La construcción se consolidó como otro de los pilares del crecimiento, con una expansión del 5,5%, aunque algo más moderada que la registrada a finales del 2025. En cambio, la industria avanzó un discreto 0,9%, lastrada por una desaceleración general del sector manufacturero, aunque con comportamientos destacados en ramas como la farmacéutica y la reparación e instalación de maquinaria.

El sector exterior, tradicionalmente uno de los motores de la economía catalana, mostró una evolución más moderada. Las exportaciones crecieron un 1,5%, muy por debajo del 4,8% registrado en el trimestre anterior, mientras que las importaciones aumentaron un 2,7%.
Pese a esta pérdida de impulso del comercio exterior, la economía catalana logró mantener un crecimiento sólido gracias al empuje del mercado interno.

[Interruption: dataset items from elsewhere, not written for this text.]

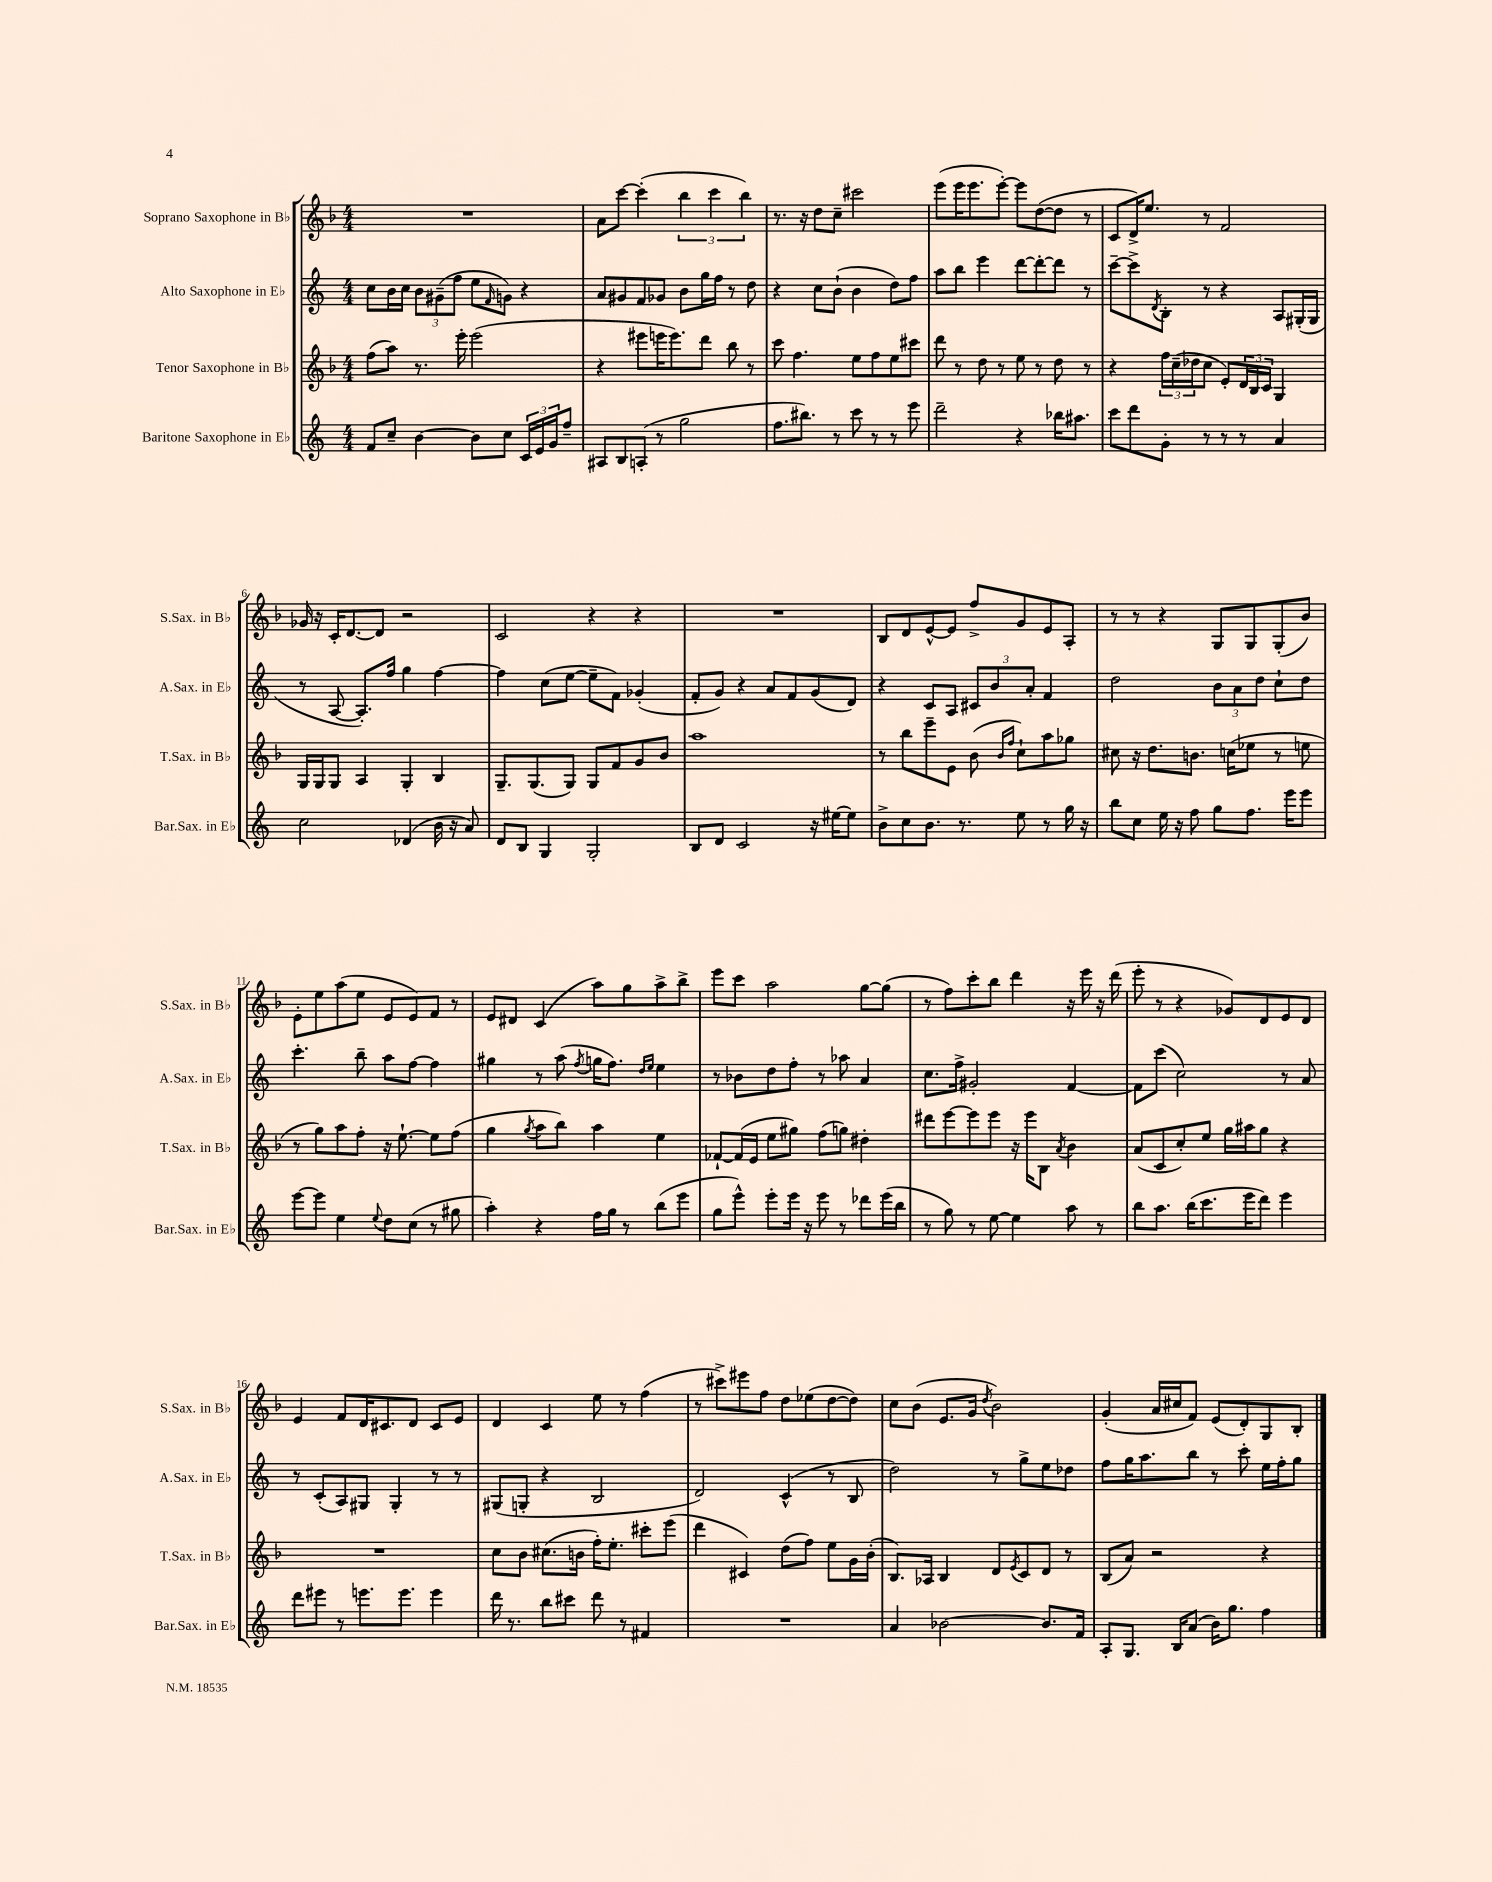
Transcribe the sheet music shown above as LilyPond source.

<<
\new StaffGroup <<
\new Staff = "s0" \with { instrumentName = "Soprano Saxophone in Bb" shortInstrumentName = "S.Sax. in Bb" } {
    \clef treble \key f \major \numericTimeSignature \time 4/4
    R1 |
    a'8 c'''8~ c'''4-.( \tuplet 3/2 { bes''4 c'''4 bes''4) } |
    r8. r16 d''8 c''8-- cis'''2 |
    e'''8( e'''16 e'''8. e'''8~-.) e'''8 d''8~( d''8 r8 |
    c'8 d'16->) e''8. r8 f'2 |
    ges'16 r16 c'16-. d'8.~ d'8 r2 |
    c'2 r4 r4 |
    R1 |
    bes8 d'8 e'8~-^ e'8 f''8-> g'8 e'8 a8-. |
    r8 r8 r4 g8 g8 g8-.( bes'8) |
    e'8-. e''8 a''8( e''8 e'8 e'8) f'8 r8 |
    e'8 dis'8 c'4( a''8) g''8 a''8-> bes''8-> |
    e'''8 c'''8 a''2 g''8~ g''8( |
    r8 f''8) c'''8-. bes''8 d'''4 r16 e'''16 r16 d'''16( |
    e'''8-. r8 r4 ges'8) d'8 e'8 d'8 |
    e'4 f'8 d'16 cis'8. d'8 cis'8 e'8 |
    d'4 c'4 e''8 r8 f''4( |
    r8 cis'''8->) eis'''8 f''8 d''8 ees''8( d''8~ d''8) |
    c''8 bes'8( e'8. g'16 \acciaccatura { d''8 } bes'2) |
    g'4-.( a'16 cis''16 f'8) e'8( d'8-.) g8 bes8-. \bar "|." |
}
\new Staff = "s1" \with { instrumentName = "Alto Saxophone in Eb" shortInstrumentName = "A.Sax. in Eb" } {
    \clef treble \key c \major \numericTimeSignature \time 4/4
    c''8 b'16 c''16 \tuplet 3/2 { b'8 gis'8--( f''8 } e''8 \grace { f'16 } g'8) r4 |
    a'8 gis'8 f'8 ges'8 b'8 g''16 f''16 r8 d''8 |
    r4 c''8 b'8-!( b'4 d''8) f''8 |
    a''8 b''8 e'''4 d'''8~ d'''8~-. d'''8 r8 |
    c'''8~-- c'''8-> \acciaccatura { d'8 } b8-. r8 r4 a8 gis16-.( gis16 |
    r8 a8~ a8.-.) f''16 g''4 f''4~ |
    f''4 c''8( e''8~ e''8-- f'8) ges'4-.( |
    f'8-. g'8) r4 a'8 f'8 g'8( d'8) |
    r4 c'8 a8 \tuplet 3/2 { cis'8 b'8 a'8-. } f'4 |
    d''2 \tuplet 3/2 { b'8 a'8 d''8 } c''8-! d''8 |
    c'''4.-. b''8-- a''8 f''8~ f''4 |
    gis''4 r8 a''8( \acciaccatura { f''8 } g''16 f''8.) \grace { d''16 e''16 } e''4 |
    r8 bes'8 d''8 f''8-. r8 aes''8 a'4 |
    c''8. f''16-> gis'2-. f'4~ |
    f'8 c'''8( c''2) r8 a'8 |
    r8 c'8-.( a8) gis8 gis4-. r8 r8 |
    gis8( g8-. r4 b2 |
    d'2) c'4-^( r8 b8 |
    d''2) r8 g''8-> e''8 des''8 |
    f''8 g''16 a''8. b''8 r8 c'''8-. e''16 f''16-. g''8 \bar "|." |
}
\new Staff = "s2" \with { instrumentName = "Tenor Saxophone in Bb" shortInstrumentName = "T.Sax. in Bb" } {
    \clef treble \key f \major \numericTimeSignature \time 4/4
    f''8( a''8) r8. e'''16-. e'''2( |
    r4 eis'''8 e'''16 e'''8.) d'''8 bes''8 r8 |
    c'''8 f''4. e''8 f''8 e''8 cis'''8 |
    d'''8 r8 d''8 r8 e''8 r8 d''8 r8 |
    r4 \tuplet 3/2 { f''16 c''16--( des''16 } c''8 e'8-.) \tuplet 3/2 { d'16 bes16 c'16 } g4 |
    g16 g16 g8 a4 g4-. bes4 |
    g8.-- g8.( g8) g8 f'8 g'8 bes'8 |
    a''1 |
    r8 bes''8 e'''8-- e'8 bes'8( \grace { bes'16 f''16 } c''8-!) a''8 ges''8 |
    cis''8 r16 d''8. b'8. c''16( ees''8 r8 e''8 |
    r8 g''8) a''8 f''8-. r16 e''8.~-! e''8 f''8( |
    g''4 \acciaccatura { g''8 } a''8 bes''8) a''4 e''4 |
    fes'8~-! fes'16( e'16 e''8 gis''8) f''8( g''8) dis''4-. |
    dis'''8 e'''8~ e'''8 e'''8 r16 e'''16 bes8 \acciaccatura { a'8 } bes'4 |
    a'8( c'8 c''8-.) e''8 g''16 ais''16 g''8 r4 |
    R1 |
    c''8 bes'8 cis''8.( b'16 f''16-.) e''8.-. cis'''8-. e'''8( |
    d'''4 cis'4) d''8( f''8) e''8 g'16 bes'16-.( |
    bes8.) aes16 bes4 d'8 \acciaccatura { e'8 } c'8 d'8 r8 |
    bes8( a'8) r2 r4 \bar "|." |
}
\new Staff = "s3" \with { instrumentName = "Baritone Saxophone in Eb" shortInstrumentName = "Bar.Sax. in Eb" } {
    \clef treble \key c \major \numericTimeSignature \time 4/4
    f'8 c''8-- b'4~ b'8 c''8 \tuplet 3/2 { c'16 e'16 g'16 } f''8-- |
    ais8 b8 a8-.( r8 g''2 |
    f''8. bis''8.) r8 c'''8 r8 r8 e'''8 |
    d'''2-- r4 bes''16 ais''8. |
    c'''8 d'''8 g'8-. r8 r8 r8 a'4 |
    c''2 des'4( b'16 r16 a'8) |
    d'8 b8 g4 g2-. |
    b8 d'8 c'2 r16 eis''16~ eis''8 |
    b'8-> c''8 b'8. r8. e''8 r8 g''16 r16 |
    b''8 c''8 e''16 r16 f''8 g''8 f''8. e'''16 e'''8 |
    e'''8~ e'''8 e''4 \appoggiatura { e''8 } d''8 c''8( r8 gis''8 |
    a''4-.) r4 f''16 g''16 r8 b''8( e'''8 |
    g''8 e'''8-^) e'''8-. e'''16 r16 e'''8 r8 des'''8 e'''16( b''16 |
    r8 g''8) r8 e''8~ e''4 a''8 r8 |
    b''8 a''8. b''16( c'''8. e'''16 d'''8) e'''4 |
    d'''8 eis'''8 r8 e'''8. e'''8. e'''4 |
    d'''16 r8. b''8 cis'''8 d'''8 r8 fis'4 |
    R1 |
    a'4 bes'2~ bes'8. f'16 |
    a8-. g8. b16 a'8( b'16) g''8. f''4 \bar "|." |
}
>>
>>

En términos trimestrales, el PIB aumentó un 0,6%, el mismo ritmo que la economía española, frente al retroceso del 0,1% registrado de media en la Unión Europea.
Las exportaciones crecieron un 1,5%, por debajo del 4,8% registrado en el trimestre anterior,
El balance deja una fotografía clara: Catalunya sigue creciendo por encima de sus principales referencias económicas, pero cada vez depende más del consumo, los servicios y la construcción para sostener ese avance, mientras las exportaciones y la industria muestran señales de una mayor moderación.